* _What the task asks_: Starting at the line that contains "- salt and pepper", return every line through the end of the entries below, exactly and with nothing else.

** Opening Records to process block **

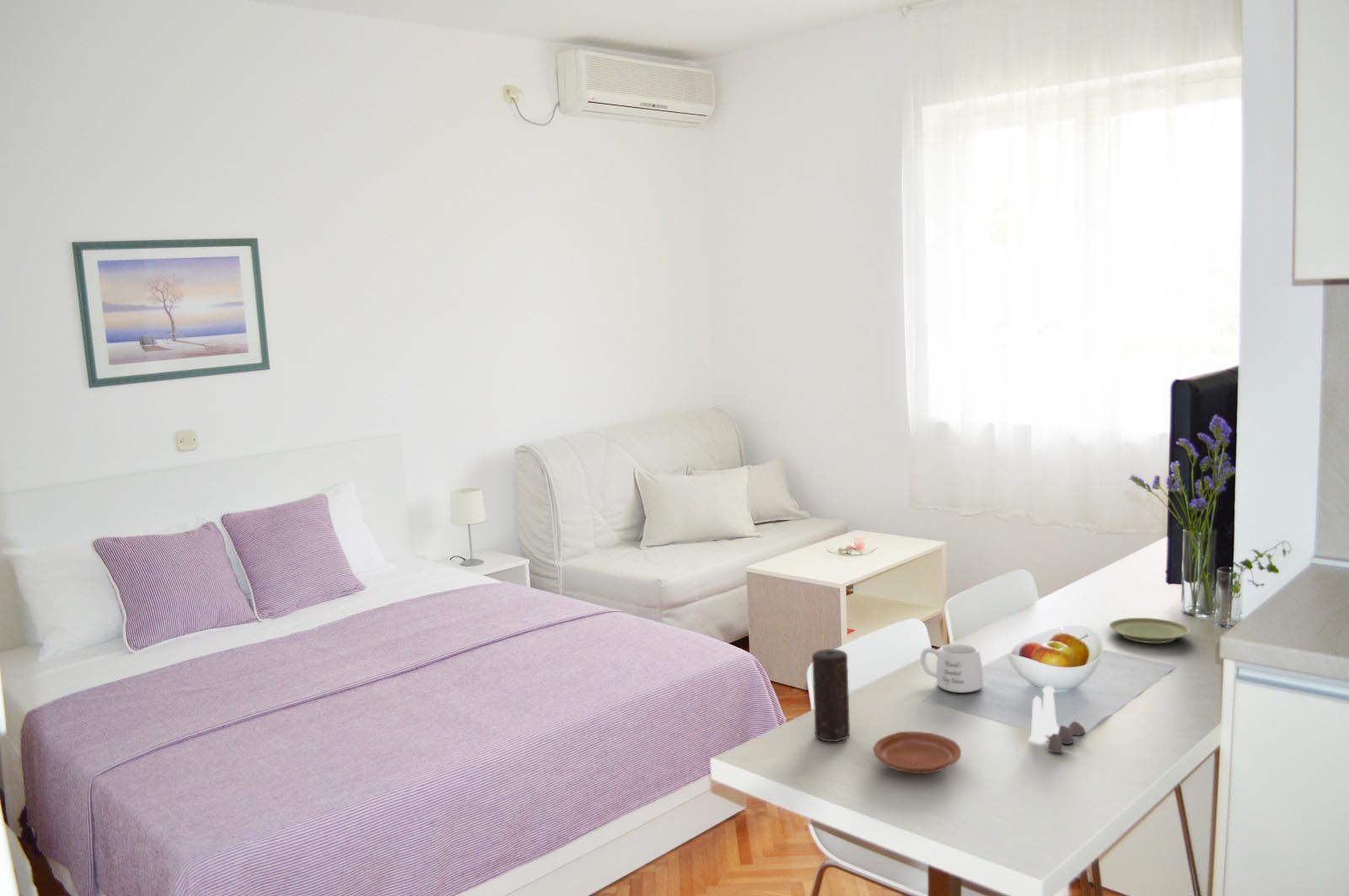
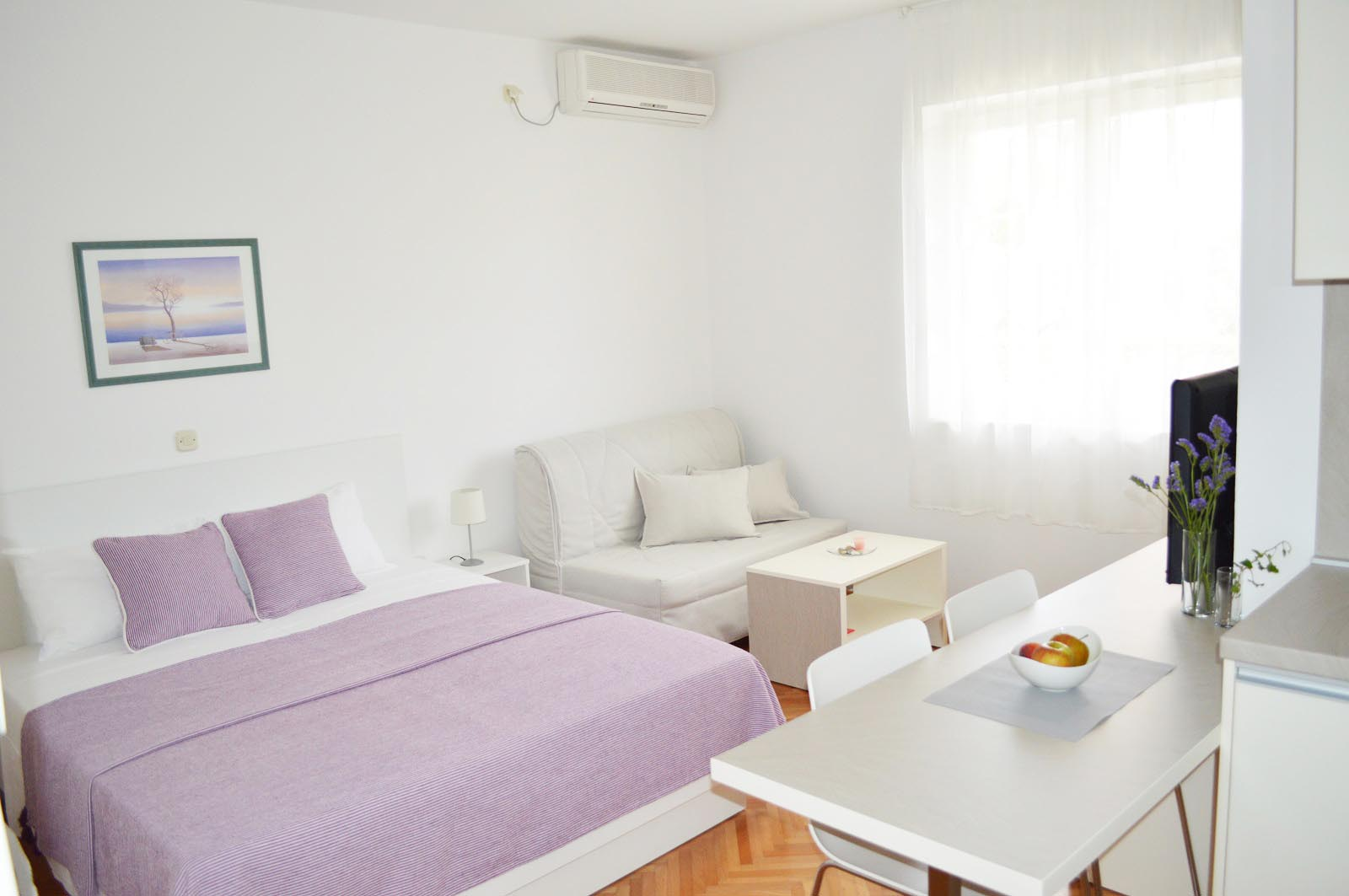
- plate [873,731,962,775]
- salt and pepper shaker set [1027,685,1086,754]
- candle [811,648,851,743]
- mug [920,643,984,694]
- plate [1108,617,1190,644]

** Closing Records to process block **

* _Result of this exercise_:
- salt and pepper shaker set [1027,685,1086,754]
- candle [811,648,851,743]
- mug [920,643,984,694]
- plate [1108,617,1190,644]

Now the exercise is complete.